» **Goal**: Reproduce each of the following lines without any change.

Stored items
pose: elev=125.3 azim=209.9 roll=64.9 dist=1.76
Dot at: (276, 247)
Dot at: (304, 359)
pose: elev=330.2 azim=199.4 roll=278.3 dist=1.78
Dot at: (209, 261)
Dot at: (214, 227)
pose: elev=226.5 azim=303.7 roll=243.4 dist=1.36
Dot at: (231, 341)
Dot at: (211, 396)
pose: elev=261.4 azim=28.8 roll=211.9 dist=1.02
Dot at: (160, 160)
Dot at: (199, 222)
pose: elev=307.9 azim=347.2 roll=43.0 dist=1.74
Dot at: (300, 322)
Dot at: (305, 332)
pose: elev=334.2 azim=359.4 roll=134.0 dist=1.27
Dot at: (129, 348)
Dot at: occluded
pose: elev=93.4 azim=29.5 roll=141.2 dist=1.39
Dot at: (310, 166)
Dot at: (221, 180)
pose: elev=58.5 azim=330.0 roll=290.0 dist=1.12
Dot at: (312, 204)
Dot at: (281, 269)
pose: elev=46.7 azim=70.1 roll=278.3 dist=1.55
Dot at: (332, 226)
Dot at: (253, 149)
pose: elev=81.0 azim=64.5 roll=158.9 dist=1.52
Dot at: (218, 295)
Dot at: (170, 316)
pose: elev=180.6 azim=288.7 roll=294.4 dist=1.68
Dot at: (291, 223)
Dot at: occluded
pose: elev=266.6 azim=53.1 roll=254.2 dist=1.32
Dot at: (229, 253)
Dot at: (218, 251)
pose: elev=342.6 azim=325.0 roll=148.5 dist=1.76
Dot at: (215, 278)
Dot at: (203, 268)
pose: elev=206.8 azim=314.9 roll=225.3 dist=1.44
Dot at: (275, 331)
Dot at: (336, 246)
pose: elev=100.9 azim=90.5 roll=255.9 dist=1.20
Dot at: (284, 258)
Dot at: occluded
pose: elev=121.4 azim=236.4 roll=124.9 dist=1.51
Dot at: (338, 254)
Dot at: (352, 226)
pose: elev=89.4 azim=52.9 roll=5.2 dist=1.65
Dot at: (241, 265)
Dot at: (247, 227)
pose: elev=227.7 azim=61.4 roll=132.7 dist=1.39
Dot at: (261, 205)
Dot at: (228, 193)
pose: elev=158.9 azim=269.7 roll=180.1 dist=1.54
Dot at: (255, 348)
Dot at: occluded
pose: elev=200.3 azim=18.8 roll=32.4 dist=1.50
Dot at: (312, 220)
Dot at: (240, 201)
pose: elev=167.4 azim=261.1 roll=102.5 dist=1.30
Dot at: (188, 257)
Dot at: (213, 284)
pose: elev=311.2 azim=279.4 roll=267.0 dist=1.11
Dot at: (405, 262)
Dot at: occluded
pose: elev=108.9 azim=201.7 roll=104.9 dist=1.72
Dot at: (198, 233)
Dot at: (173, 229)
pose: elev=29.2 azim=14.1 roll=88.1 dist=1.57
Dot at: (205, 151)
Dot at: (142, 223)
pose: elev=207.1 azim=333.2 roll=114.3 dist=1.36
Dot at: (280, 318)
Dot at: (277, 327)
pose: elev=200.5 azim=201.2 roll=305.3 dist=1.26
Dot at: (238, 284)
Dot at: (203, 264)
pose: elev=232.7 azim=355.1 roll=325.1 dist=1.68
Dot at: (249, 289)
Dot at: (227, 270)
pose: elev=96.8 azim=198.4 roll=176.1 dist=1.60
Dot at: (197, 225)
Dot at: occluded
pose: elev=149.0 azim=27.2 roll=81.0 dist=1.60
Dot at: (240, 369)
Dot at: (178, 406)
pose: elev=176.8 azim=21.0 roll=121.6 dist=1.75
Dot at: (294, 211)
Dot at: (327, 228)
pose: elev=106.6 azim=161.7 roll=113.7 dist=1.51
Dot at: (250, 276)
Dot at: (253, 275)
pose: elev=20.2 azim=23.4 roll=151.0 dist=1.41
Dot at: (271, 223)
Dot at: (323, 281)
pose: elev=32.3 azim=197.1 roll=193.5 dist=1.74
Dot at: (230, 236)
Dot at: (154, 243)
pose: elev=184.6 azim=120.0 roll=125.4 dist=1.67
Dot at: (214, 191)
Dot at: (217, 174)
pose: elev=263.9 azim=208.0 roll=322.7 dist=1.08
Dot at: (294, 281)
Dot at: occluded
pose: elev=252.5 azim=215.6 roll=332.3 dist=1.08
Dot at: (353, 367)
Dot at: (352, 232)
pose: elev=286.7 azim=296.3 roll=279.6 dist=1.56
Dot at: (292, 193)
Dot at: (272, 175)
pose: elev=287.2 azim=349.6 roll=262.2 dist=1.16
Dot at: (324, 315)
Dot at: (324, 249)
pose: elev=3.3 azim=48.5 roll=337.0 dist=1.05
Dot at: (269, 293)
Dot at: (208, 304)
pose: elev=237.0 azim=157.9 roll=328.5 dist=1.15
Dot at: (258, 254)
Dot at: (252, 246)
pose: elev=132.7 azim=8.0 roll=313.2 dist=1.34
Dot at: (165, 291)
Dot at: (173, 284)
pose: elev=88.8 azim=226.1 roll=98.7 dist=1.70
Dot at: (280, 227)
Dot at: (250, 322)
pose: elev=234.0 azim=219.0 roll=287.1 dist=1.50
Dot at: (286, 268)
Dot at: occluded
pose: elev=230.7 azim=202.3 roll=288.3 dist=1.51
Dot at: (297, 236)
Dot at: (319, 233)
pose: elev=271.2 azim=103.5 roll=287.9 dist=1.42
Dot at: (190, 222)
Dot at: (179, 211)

» **Task result**:
pose: elev=125.3 azim=209.9 roll=64.9 dist=1.76
Dot at: (276, 247)
Dot at: (304, 359)
pose: elev=330.2 azim=199.4 roll=278.3 dist=1.78
Dot at: (209, 261)
Dot at: (214, 227)
pose: elev=226.5 azim=303.7 roll=243.4 dist=1.36
Dot at: (231, 341)
Dot at: (211, 396)
pose: elev=261.4 azim=28.8 roll=211.9 dist=1.02
Dot at: (160, 160)
Dot at: (199, 222)
pose: elev=307.9 azim=347.2 roll=43.0 dist=1.74
Dot at: (300, 322)
Dot at: (305, 332)
pose: elev=334.2 azim=359.4 roll=134.0 dist=1.27
Dot at: (129, 348)
Dot at: occluded
pose: elev=93.4 azim=29.5 roll=141.2 dist=1.39
Dot at: (310, 166)
Dot at: (221, 180)
pose: elev=58.5 azim=330.0 roll=290.0 dist=1.12
Dot at: (312, 204)
Dot at: (281, 269)
pose: elev=46.7 azim=70.1 roll=278.3 dist=1.55
Dot at: (332, 226)
Dot at: (253, 149)
pose: elev=81.0 azim=64.5 roll=158.9 dist=1.52
Dot at: (218, 295)
Dot at: (170, 316)
pose: elev=180.6 azim=288.7 roll=294.4 dist=1.68
Dot at: (291, 223)
Dot at: occluded
pose: elev=266.6 azim=53.1 roll=254.2 dist=1.32
Dot at: (229, 253)
Dot at: (218, 251)
pose: elev=342.6 azim=325.0 roll=148.5 dist=1.76
Dot at: (215, 278)
Dot at: (203, 268)
pose: elev=206.8 azim=314.9 roll=225.3 dist=1.44
Dot at: (275, 331)
Dot at: (336, 246)
pose: elev=100.9 azim=90.5 roll=255.9 dist=1.20
Dot at: (284, 258)
Dot at: occluded
pose: elev=121.4 azim=236.4 roll=124.9 dist=1.51
Dot at: (338, 254)
Dot at: (352, 226)
pose: elev=89.4 azim=52.9 roll=5.2 dist=1.65
Dot at: (241, 265)
Dot at: (247, 227)
pose: elev=227.7 azim=61.4 roll=132.7 dist=1.39
Dot at: (261, 205)
Dot at: (228, 193)
pose: elev=158.9 azim=269.7 roll=180.1 dist=1.54
Dot at: (255, 348)
Dot at: occluded
pose: elev=200.3 azim=18.8 roll=32.4 dist=1.50
Dot at: (312, 220)
Dot at: (240, 201)
pose: elev=167.4 azim=261.1 roll=102.5 dist=1.30
Dot at: (188, 257)
Dot at: (213, 284)
pose: elev=311.2 azim=279.4 roll=267.0 dist=1.11
Dot at: (405, 262)
Dot at: occluded
pose: elev=108.9 azim=201.7 roll=104.9 dist=1.72
Dot at: (198, 233)
Dot at: (173, 229)
pose: elev=29.2 azim=14.1 roll=88.1 dist=1.57
Dot at: (205, 151)
Dot at: (142, 223)
pose: elev=207.1 azim=333.2 roll=114.3 dist=1.36
Dot at: (280, 318)
Dot at: (277, 327)
pose: elev=200.5 azim=201.2 roll=305.3 dist=1.26
Dot at: (238, 284)
Dot at: (203, 264)
pose: elev=232.7 azim=355.1 roll=325.1 dist=1.68
Dot at: (249, 289)
Dot at: (227, 270)
pose: elev=96.8 azim=198.4 roll=176.1 dist=1.60
Dot at: (197, 225)
Dot at: occluded
pose: elev=149.0 azim=27.2 roll=81.0 dist=1.60
Dot at: (240, 369)
Dot at: (178, 406)
pose: elev=176.8 azim=21.0 roll=121.6 dist=1.75
Dot at: (294, 211)
Dot at: (327, 228)
pose: elev=106.6 azim=161.7 roll=113.7 dist=1.51
Dot at: (250, 276)
Dot at: (253, 275)
pose: elev=20.2 azim=23.4 roll=151.0 dist=1.41
Dot at: (271, 223)
Dot at: (323, 281)
pose: elev=32.3 azim=197.1 roll=193.5 dist=1.74
Dot at: (230, 236)
Dot at: (154, 243)
pose: elev=184.6 azim=120.0 roll=125.4 dist=1.67
Dot at: (214, 191)
Dot at: (217, 174)
pose: elev=263.9 azim=208.0 roll=322.7 dist=1.08
Dot at: (294, 281)
Dot at: occluded
pose: elev=252.5 azim=215.6 roll=332.3 dist=1.08
Dot at: (353, 367)
Dot at: (352, 232)
pose: elev=286.7 azim=296.3 roll=279.6 dist=1.56
Dot at: (292, 193)
Dot at: (272, 175)
pose: elev=287.2 azim=349.6 roll=262.2 dist=1.16
Dot at: (324, 315)
Dot at: (324, 249)
pose: elev=3.3 azim=48.5 roll=337.0 dist=1.05
Dot at: (269, 293)
Dot at: (208, 304)
pose: elev=237.0 azim=157.9 roll=328.5 dist=1.15
Dot at: (258, 254)
Dot at: (252, 246)
pose: elev=132.7 azim=8.0 roll=313.2 dist=1.34
Dot at: (165, 291)
Dot at: (173, 284)
pose: elev=88.8 azim=226.1 roll=98.7 dist=1.70
Dot at: (280, 227)
Dot at: (250, 322)
pose: elev=234.0 azim=219.0 roll=287.1 dist=1.50
Dot at: (286, 268)
Dot at: occluded
pose: elev=230.7 azim=202.3 roll=288.3 dist=1.51
Dot at: (297, 236)
Dot at: (319, 233)
pose: elev=271.2 azim=103.5 roll=287.9 dist=1.42
Dot at: (190, 222)
Dot at: (179, 211)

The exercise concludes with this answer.